» AVAILABLE DATA:
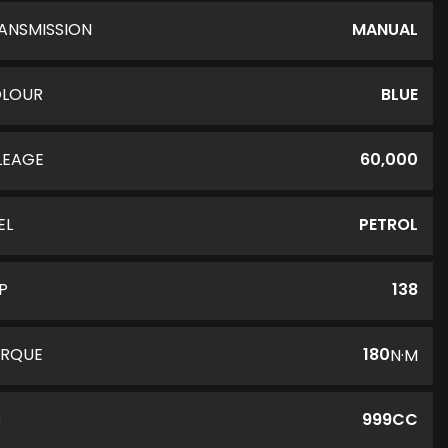
ANSMISSION
MANUAL
LOUR
BLUE
LEAGE
60,000
EL
PETROL
P
138
RQUE
180
N·M
C
999CC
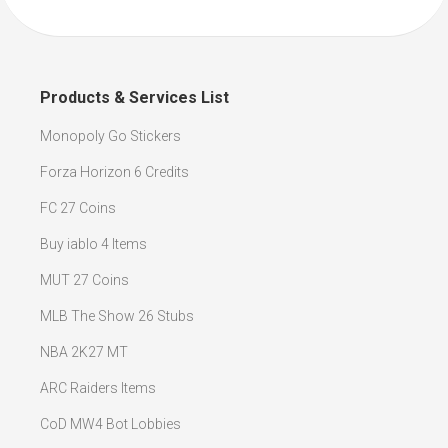
Products & Services List
Monopoly Go Stickers
Forza Horizon 6 Credits
FC 27 Coins
Buy iablo 4 Items
MUT 27 Coins
MLB The Show 26 Stubs
NBA 2K27 MT
ARC Raiders Items
CoD MW4 Bot Lobbies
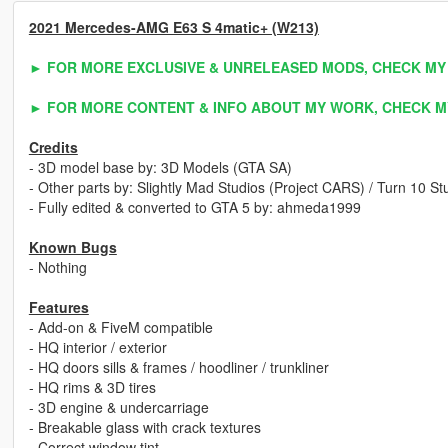
2021 Mercedes-AMG E63 S 4matic+ (W213)
► FOR MORE EXCLUSIVE & UNRELEASED MODS, CHECK MY
► FOR MORE CONTENT & INFO ABOUT MY WORK, CHECK M
Credits
- 3D model base by: 3D Models (GTA SA)
- Other parts by: Slightly Mad Studios (Project CARS) / Turn 10 
- Fully edited & converted to GTA 5 by: ahmeda1999
Known Bugs
- Nothing
Features
- Add-on & FiveM compatible
- HQ interior / exterior
- HQ doors sills & frames / hoodliner / trunkliner
- HQ rims & 3D tires
- 3D engine & undercarriage
- Breakable glass with crack textures
- Correct window tint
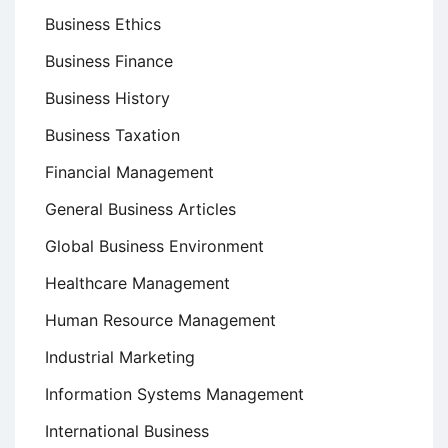
Business Ethics
Business Finance
Business History
Business Taxation
Financial Management
General Business Articles
Global Business Environment
Healthcare Management
Human Resource Management
Industrial Marketing
Information Systems Management
International Business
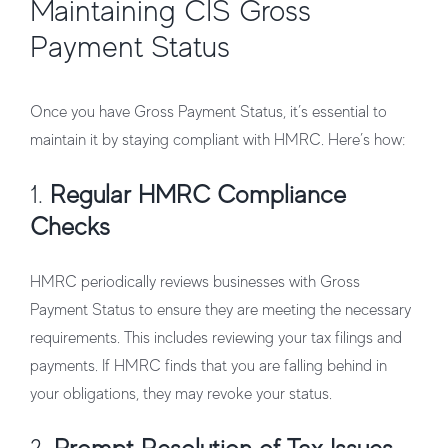
Maintaining CIS Gross
Payment Status
Once you have Gross Payment Status, it’s essential to
maintain it by staying compliant with HMRC. Here’s how:
1.
Regular HMRC Compliance
Checks
HMRC periodically reviews businesses with Gross
Payment Status to ensure they are meeting the necessary
requirements. This includes reviewing your tax filings and
payments. If HMRC finds that you are falling behind in
your obligations, they may revoke your status.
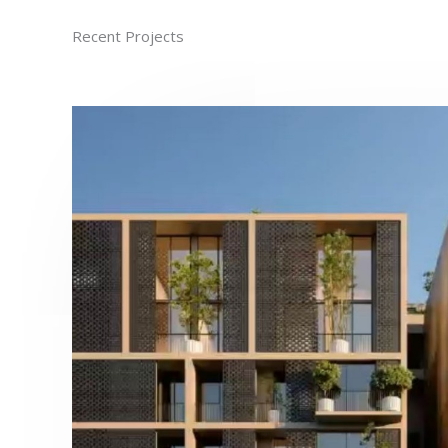
Recent Projects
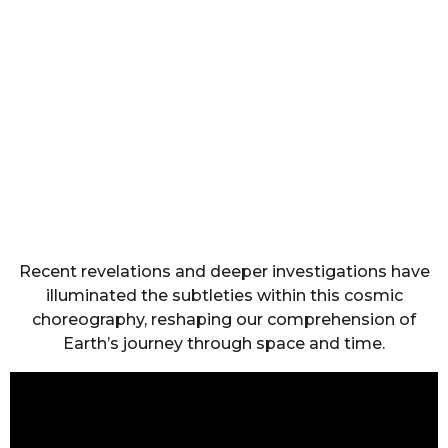
Recent revelations and deeper investigations have
illuminated the subtleties within this cosmic
choreography, reshaping our comprehension of
Earth’s journey through space and time.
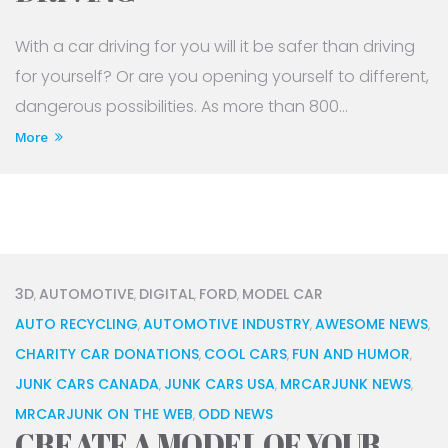
With a car driving for you will it be safer than driving
for yourself? Or are you opening yourself to different,
dangerous possibilities. As more than 800...
More
3D
AUTOMOTIVE
DIGITAL
FORD
MODEL CAR
,
,
,
,
AUTO RECYCLING
AUTOMOTIVE INDUSTRY
AWESOME NEWS
,
,
,
CHARITY CAR DONATIONS
COOL CARS
FUN AND HUMOR
,
,
,
JUNK CARS CANADA
JUNK CARS USA
MRCARJUNK NEWS
,
,
,
MRCARJUNK ON THE WEB
ODD NEWS
,
CREATE A MODEL OF YOUR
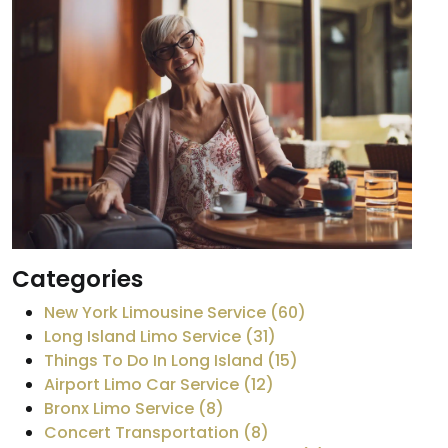
Categories
New York Limousine Service (60)
Long Island Limo Service (31)
Things To Do In Long Island (15)
Airport Limo Car Service (12)
Bronx Limo Service (8)
Concert Transportation (8)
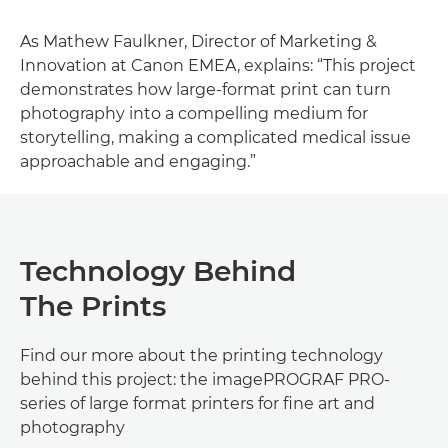
As Mathew Faulkner, Director of Marketing &
Innovation at Canon EMEA, explains: “This project
demonstrates how large-format print can turn
photography into a compelling medium for
storytelling, making a complicated medical issue
approachable and engaging.”
Technology Behind
The Prints
Find our more about the printing technology
behind this project: the imagePROGRAF PRO-
series of large format printers for fine art and
photography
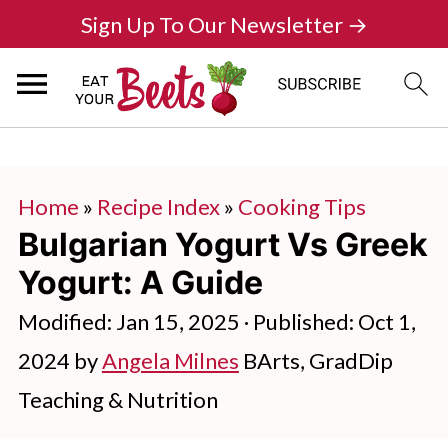
Sign Up To Our Newsletter →
Home
»
Recipe Index
»
Cooking Tips
Bulgarian Yogurt Vs Greek
Yogurt: A Guide
Modified:
Jan 15, 2025
· Published:
Oct 1,
2024
by
Angela Milnes
BArts, GradDip
Teaching & Nutrition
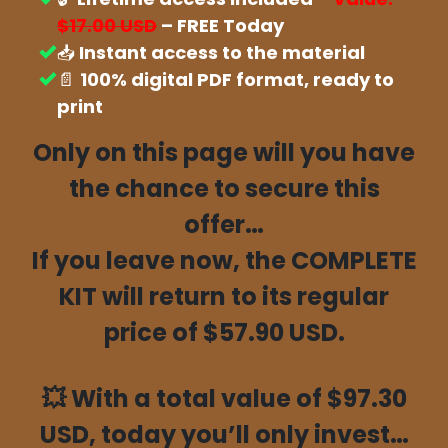
$17.00 USD
– FREE Today
📥
Instant access to the material
📄
100% digital PDF format, ready to
print
Only on this page will you have
the chance to secure this
offer…
If you leave now, the COMPLETE
KIT will return to its regular
price of $57.90 USD.
💥
With a total value of $97.30
USD, today you’ll only invest…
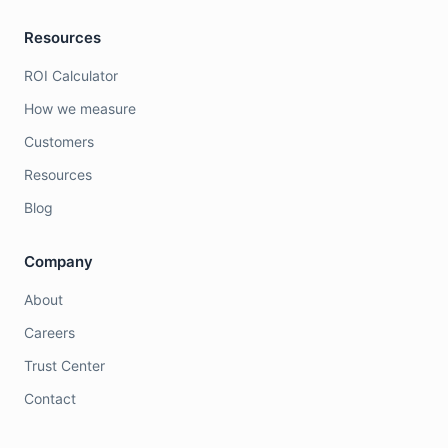
Resources
ROI Calculator
How we measure
Customers
Resources
Blog
Company
About
Careers
Trust Center
Contact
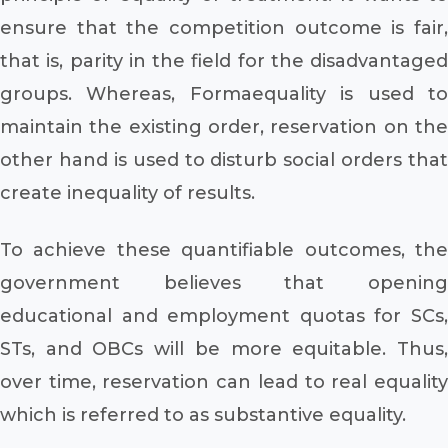
ensure that the competition outcome is fair,
that is, parity in the field for the disadvantaged
groups. Whereas, Formaequality is used to
maintain the existing order, reservation on the
other hand is used to disturb social orders that
create inequality of results.
To achieve these quantifiable outcomes, the
government believes that opening
educational and employment quotas for SCs,
STs, and OBCs will be more equitable. Thus,
over time, reservation can lead to real equality
which is referred to as substantive equality.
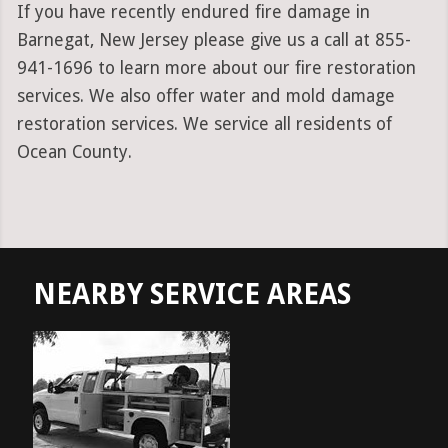
If you have recently endured fire damage in
Barnegat, New Jersey please give us a call at 855-
941-1696 to learn more about our fire restoration
services. We also offer water and mold damage
restoration services. We service all residents of
Ocean County.
NEARBY SERVICE AREAS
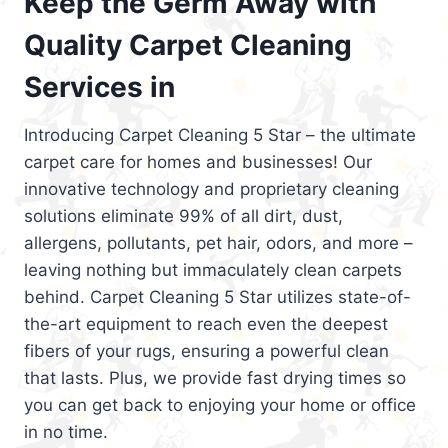
Keep the Germ Away with
Quality Carpet Cleaning
Services in
Introducing Carpet Cleaning 5 Star – the ultimate
carpet care for homes and businesses! Our
innovative technology and proprietary cleaning
solutions eliminate 99% of all dirt, dust,
allergens, pollutants, pet hair, odors, and more –
leaving nothing but immaculately clean carpets
behind. Carpet Cleaning 5 Star utilizes state-of-
the-art equipment to reach even the deepest
fibers of your rugs, ensuring a powerful clean
that lasts. Plus, we provide fast drying times so
you can get back to enjoying your home or office
in no time.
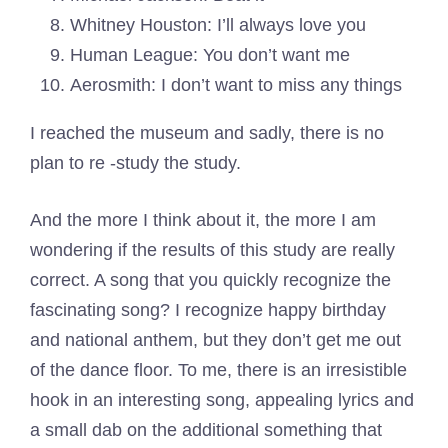
Whitney Houston: I’ll always love you
Human League: You don’t want me
Aerosmith: I don’t want to miss any things
I reached the museum and sadly, there is no
plan to re -study the study.
And the more I think about it, the more I am
wondering if the results of this study are really
correct. A song that you quickly recognize the
fascinating song? I recognize happy birthday
and national anthem, but they don’t get me out
of the dance floor. To me, there is an irresistible
hook in an interesting song, appealing lyrics and
a small dab on the additional something that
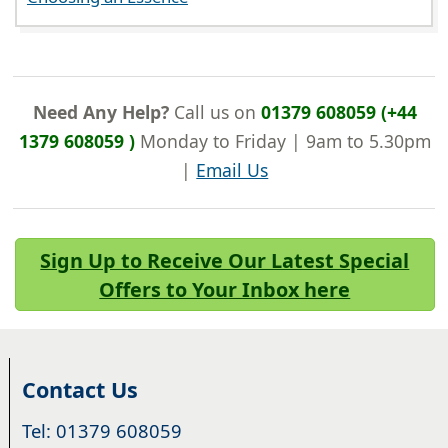
Need Any Help?
Call us on
01379 608059 (+44
1379 608059 )
Monday to Friday | 9am to 5.30pm
|
Email Us
Sign Up to Receive Our Latest Special
Offers to Your Inbox here
Contact Us
Tel: 01379 608059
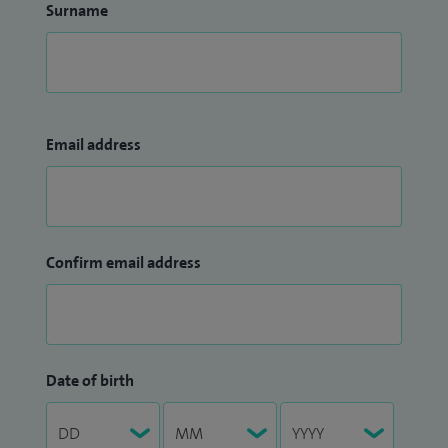
Surname
Email address
Confirm email address
Date of birth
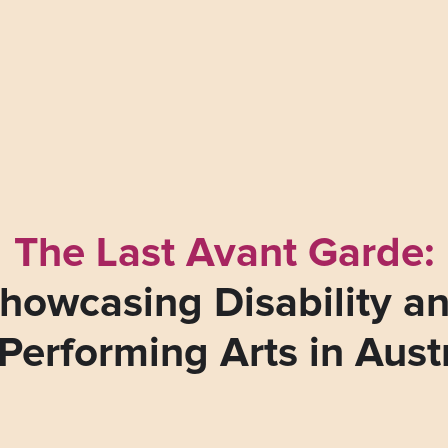
The Last Avant Garde:
howcasing Disability a
Performing Arts in Aust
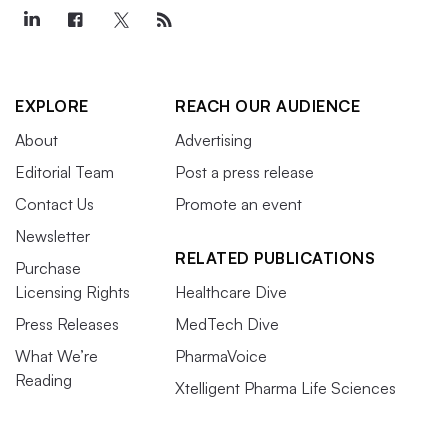
EXPLORE
REACH OUR AUDIENCE
About
Advertising
Editorial Team
Post a press release
Contact Us
Promote an event
Newsletter
RELATED PUBLICATIONS
Purchase
Licensing Rights
Healthcare Dive
Press Releases
MedTech Dive
What We’re
PharmaVoice
Reading
Xtelligent Pharma Life Sciences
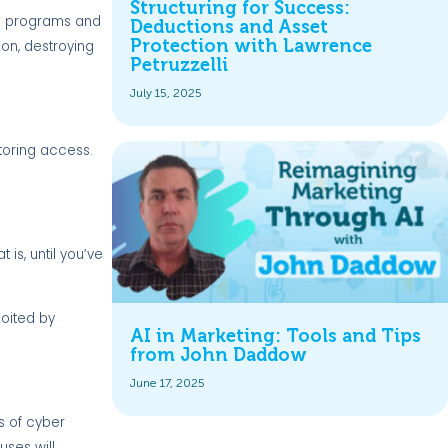
Structuring for Success:
ate programs and
Deductions and Asset
Protection with Lawrence
on, destroying
Petruzzelli
July 15, 2025
toring access.
is, until you’ve
loited by
AI in Marketing: Tools and Tips
from John Daddow
June 17, 2025
es of cyber
uses will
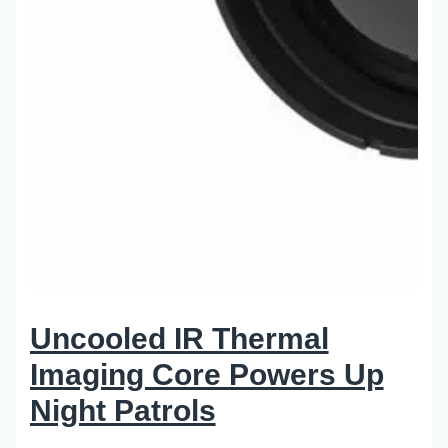
Uncooled IR Thermal
Imaging Core Powers Up
Night Patrols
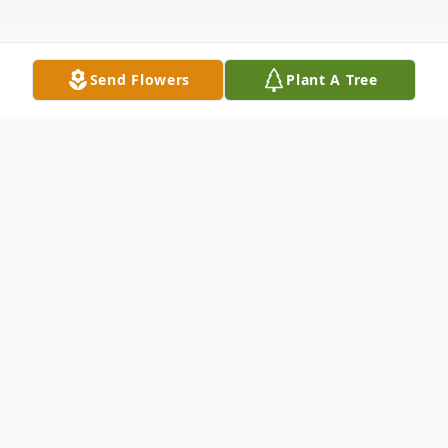
Send Flowers
Plant A Tree
Obituary
Marilyn A. Grecco, 83, of Carbondale, PA,
died peacefully at home on Tuesday, June
24, 2025 under the care of hospice. She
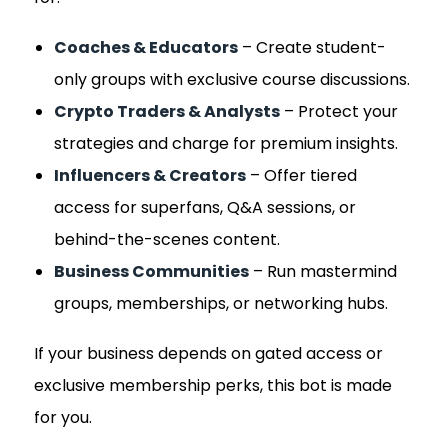
Coaches & Educators
– Create student-
only groups with exclusive course discussions.
Crypto Traders & Analysts
– Protect your
strategies and charge for premium insights.
Influencers & Creators
– Offer tiered
access for superfans, Q&A sessions, or
behind-the-scenes content.
Business Communities
– Run mastermind
groups, memberships, or networking hubs.
If your business depends on gated access or
exclusive membership perks, this bot is made
for you.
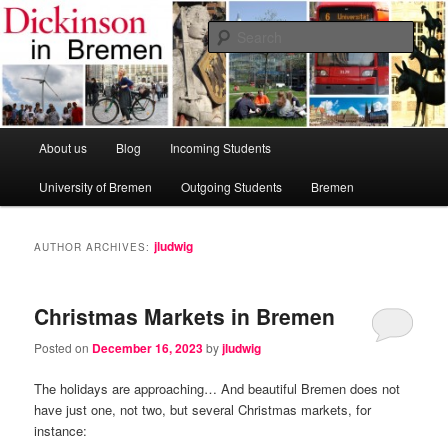
Skip
Skip
Dickinson College
to
to
Sear
primary
secondary
content
content
Bremen Study Abroad Program
Main
About us
Blog
Incoming Students
menu
University of Bremen
Outgoing Students
Bremen
jludwig
AUTHOR ARCHIVES:
Christmas Markets in Bremen
Posted on
December 16, 2023
by
jludwig
The holidays are approaching… And beautiful Bremen does not
have just one, not two, but several Christmas markets, for
instance:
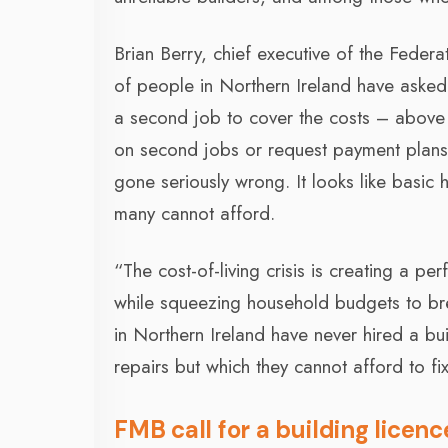
Brian Berry, chief executive of the Federa
of people in Northern Ireland have asked
a second job to cover the costs – above
on second jobs or request payment plans 
gone seriously wrong. It looks like basic
many cannot afford.
“The cost-of-living crisis is creating a pe
while squeezing household budgets to bre
in Northern Ireland have never hired a bui
repairs but which they cannot afford to fi
FMB call for a building licen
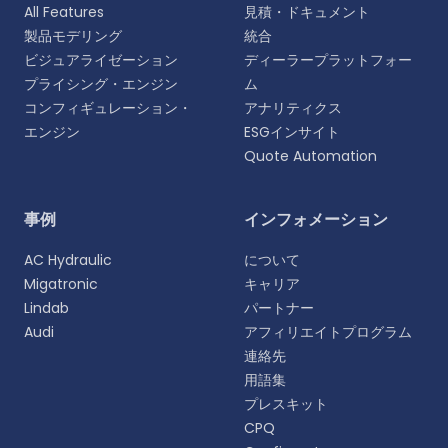
All Features
見積・ドキュメント
製品モデリング
統合
ビジュアライゼーション
ディーラープラットフォー
プライシング・エンジン
ム
コンフィギュレーション・
アナリティクス
エンジン
ESGインサイト
Quote Automation
言語を選択
事例
インフォメーション
よりパーソナライズされた体験のために、お好みの言
AC Hydraulic
について
語をお選びください。
Migatronic
キャリア
Lindab
パートナー
English
Audi
アフィリエイトプログラム
EN
連絡先
用語集
Deutsch
DE
プレスキット
CPQ
Español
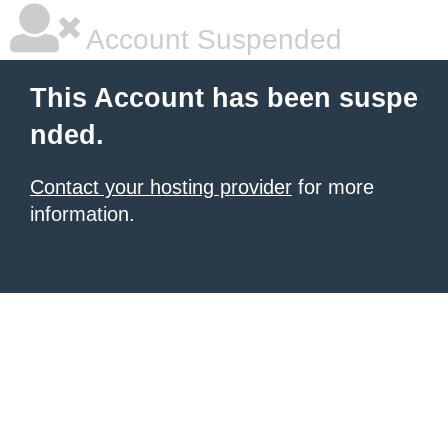
Account Suspended
This Account has been suspe
nded.
Contact your hosting provider
for more
information.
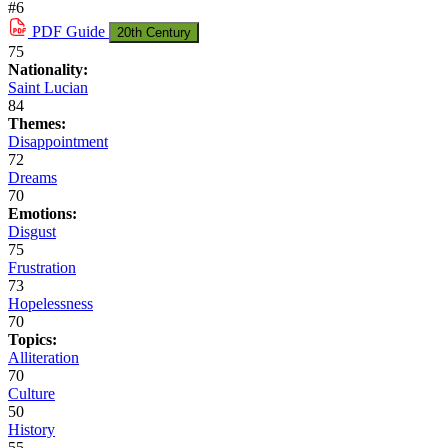
#6
PDF
Guide
20th Century
75
Nationality:
Saint Lucian
84
Themes:
Disappointment
72
Dreams
70
Emotions:
Disgust
75
Frustration
73
Hopelessness
70
Topics:
Alliteration
70
Culture
50
History
55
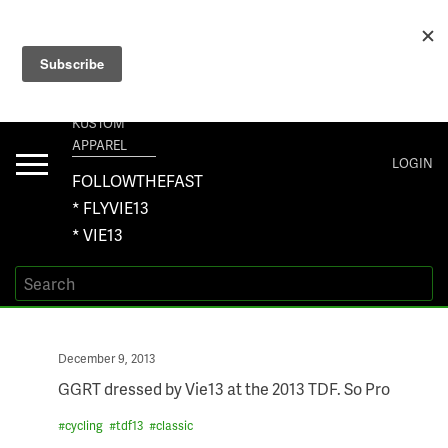
+1 267-401-5618 NORTH AMERICA · +61 450-958-504 AUSTRALIA ·
ORDERS@VIE13.COM
VIE13
KUSTOM
APPAREL
Toggle
LOGIN
navigation
FOLLOWTHEFAST
* FLYVIE13
* VIE13
Posted
December 9, 2013
on
GGRT dressed by Vie13 at the 2013 TDF. So Pro
#
cycling
#
tdf13
#
classic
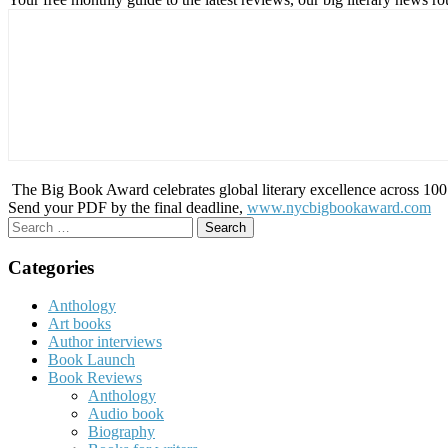
The Big Book Award celebrates global literary excellence across 100 c
Send your PDF by the final deadline,
www.nycbigbookaward.com
Search
for:
Categories
Anthology
Art books
Author interviews
Book Launch
Book Reviews
Anthology
Audio book
Biography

» YOUR OBJECTIVE: Return the lines exactly as they appear, from the line containing "All Features" through the last line above, and leave the pictures out.

» ANSWER TO THE PROBLEM:
All Features
見積・ドキュメント
製品モデリング
統合
ビジュアライゼーション
ディーラープラットフォー
プライシング・エンジン
ム
コンフィギュレーション・
アナリティクス
エンジン
ESGインサイト
Quote Automation
言語を選択
事例
インフォメーション
よりパーソナライズされた体験のために、お好みの言
AC Hydraulic
について
語をお選びください。
Migatronic
キャリア
Lindab
パートナー
English
Audi
アフィリエイトプログラム
EN
連絡先
用語集
Deutsch
DE
プレスキット
CPQ
Español
Account Suspended
This Account has been suspe
nded.
Contact your hosting provider
for more
information.
#6
PDF
Guide
20th Century
75
Nationality:
Saint Lucian
84
Themes:
Disappointment
72
Dreams
70
Emotions:
Disgust
75
Frustration
73
Hopelessness
70
Topics:
Alliteration
70
Culture
50
History
55
+1 267-401-5618 NORTH AMERICA · +61 450-958-504 AUSTRALIA ·
ORDERS@VIE13.COM
VIE13
KUSTOM
APPAREL
Toggle
LOGIN
navigation
FOLLOWTHEFAST
* FLYVIE13
* VIE13
Posted
December 9, 2013
on
GGRT dressed by Vie13 at the 2013 TDF. So Pro
#
cycling
#
tdf13
#
classic
The Big Book Award celebrates global literary excellence across 100 c
Send your PDF by the final deadline,
www.nycbigbookaward.com
Search
for:
Categories
Anthology
Art books
Author interviews
Book Launch
Book Reviews
Anthology
Audio book
Biography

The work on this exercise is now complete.